In August 1999, a white supremacist shot up a Jewish Community Center in L.A., wounding three children and two women
That was then and this is now. With the media constantly picturing the ‘plight’ of the Gazans, you can expect the Jew-haters to crawl out from under their rocks to attack Jews, synagogues and other Jewish institutions.
FOREMER L.A. POLICE CHIEF RECALLS JEWISH COMMUNITY CENTER SHOOTING
By Brenda Gazzar
Los Angeles Daily News
August 10, 2014
Former Los Angeles Police Department Chief Bernard Parks recalled Sunday a high-anxiety and chaotic scene when he responded to the Jewish center shooting in Granada Hills 15 years ago that wounded five people, including three small children.
A white supremacist gunman, who was later identified as Buford O’Neal Furrow Jr., had walked into the North Valley Jewish Community Center with a 9mm semi-automatic handgun and fired about 70 shots. The armed felon on probation from Washington state would later go on to fatally shoot a Filipino-American mail carrier Jospeh Ileto nine times while shouting racial epithets in nearby Chatsworth.

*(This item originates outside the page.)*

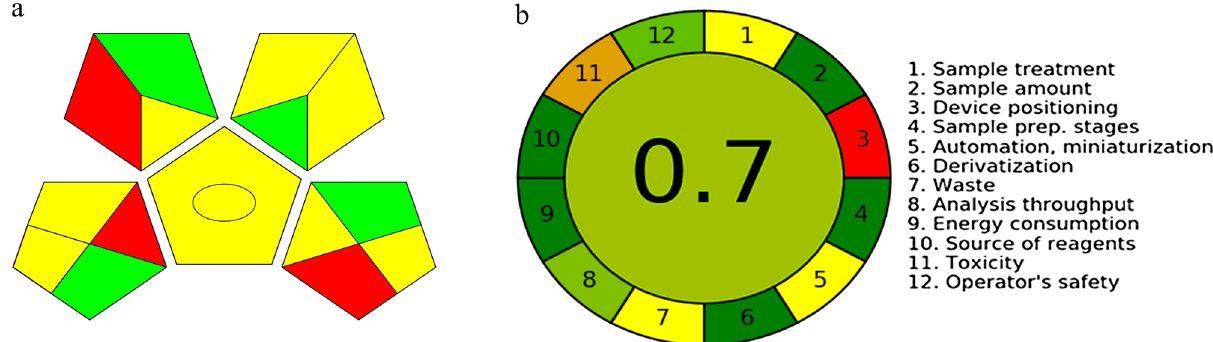
Figure 3. ( a ) GAPI—green analytical procedure index ( b ) AGREE – Analytical GREEnness Calculator assessments of our proposed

“The most sensitive part of the whole issue was ... separating the crime scene part of it to allow the parents in to get to their kids,” Parks, today a city councilman, said of the immediate aftermath at the JCC. “There were some very raw emotions. People wanted to scale the walls and go find their kids on their own. We basically held the line until there was a sense that the crime scene was protected and there was an orderly process for parents and kids to be connected.”
The LAPD’s homicide investigators were brought in and decided they should handle both the JCC shooting and the postal worker death since it seemed odd that there had been two shootings in that general area within roughly an hour, Parks said. The chief and detectives initially speculated that the two incidents were connected but they weren’t able to confirm it until later that day, he said.

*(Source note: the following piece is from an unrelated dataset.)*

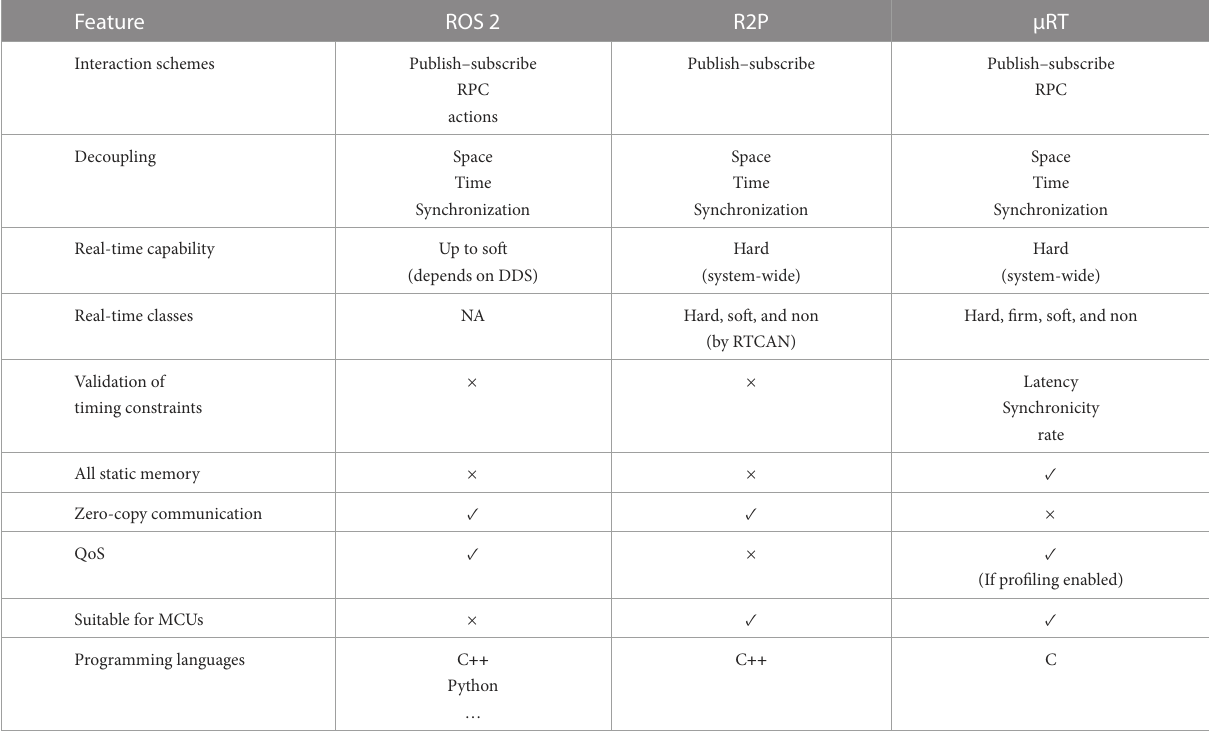
TABLE1 FeaturecomparisonofµRT,R2P(Migliavacca,2013),andROS2(Macenski et al.,2022).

On Aug. 10, 1999, police received a frantic call by an employee reporting that a heavily armed suspect was firing a possible Uzi-type weapon at women and children, according to LAPD documents from that year. The assistant watch commander notified the acting area commanding officer and within four minutes after the call, patrol units from the Devonshire division started arriving at the scene and soon requested rescue ambulances.
After additional officers arrived from several divisions, a search and rescue operation began. Officers ran toward the front lobby door of the community center, which officials described then as “sheer pandemonium.” Sixteen-year-old camp counselor Mindy Finkelstein, who played dead after she was shot twice in the legs, was found on the sidewalk with a trail of blood emanating from the lobby. Officers flagged down an ambulance for her and then ran to the front door in “combat-ready positions,” according to the documents.
“I was shot and then I ran into an arts-and-crafts room,” Finkelstein, 31, of Berkeley, recalled recently. “There was a bunch of kids in there and other counselors. ... The kids were looking up at me and screaming. I was covered in blood.”
Finkelstein said they ran through the emergency exit door of the room and then outside the building but she had to stop running because she had lost so much blood.
In the hallway, a woman was seen holding a towel to a small boy who had been shot in his back and legs while another woman was seen at the front desk with gunshot wounds to her arm. As officers provided cover, paramedics entered the lobby area to treat the wounded victims. Several officers conducted a room-to-room search for the suspect and any additional victims. Several children were found hiding in a classroom and were escorted to a secure location across the street, according to LAPD.
When word reached officers that a 6-year-old boy lay wounded on the floor with two apparent gunshot wounds in another small building, officers moved across the parking lot — with a police helicopter on guard overheard — to reach the boy. Paramedics arrived to treat the critically injured boy “in the nick of time,” LAPD officials said.
About 15 uninjured children, who were also inside the building, were led out in a human chain to a nearby convalescent hospital. As witnesses came forward, police learned the suspect had stolen a car from a woman at gunpoint on Roscoe Boulevard. They then learned that a van laden with explosive materials was abandoned near the scene of the carjacking, which helped detectives identify the suspect and obtain a driver’s license photograph of him from Washington state.
“The next morning it became a national story,” Parks said. “(Then Mayor) Mr. (Richard) Riordan and I were on all the three major network morning shows. After that, it was a matter of bringing the investigation to conclusion,” Parks said. “ There was a lot of contact in the Jewish community, going to meetings, reducing their anxiety. Was this something that was going to continue? Was it an isolated incident?”
Furrow led authorities on a federal manhunt of nearly 22 hours before he surrendered himself to the FBI in Las Vegas. He avoided the death penalty by pleading guilty to murder and firearms charges and is serving two consecutive life sentences and another 110 years running consecutively with those life sentences.
After the incident, L.A. County Supervisor Michael Antonovich initiated a program in which probation officers, in conjunction with local law enforcement, conduct searches of probationers who are subject to unannounced searches targeting guns, drugs and other contraband. The program has resulted in nearly 20,000 arrests and seized more than 9,000 weapons and more than $530 million in illegal drugs and drug money since early 2000, according to spokesman Tony Bell.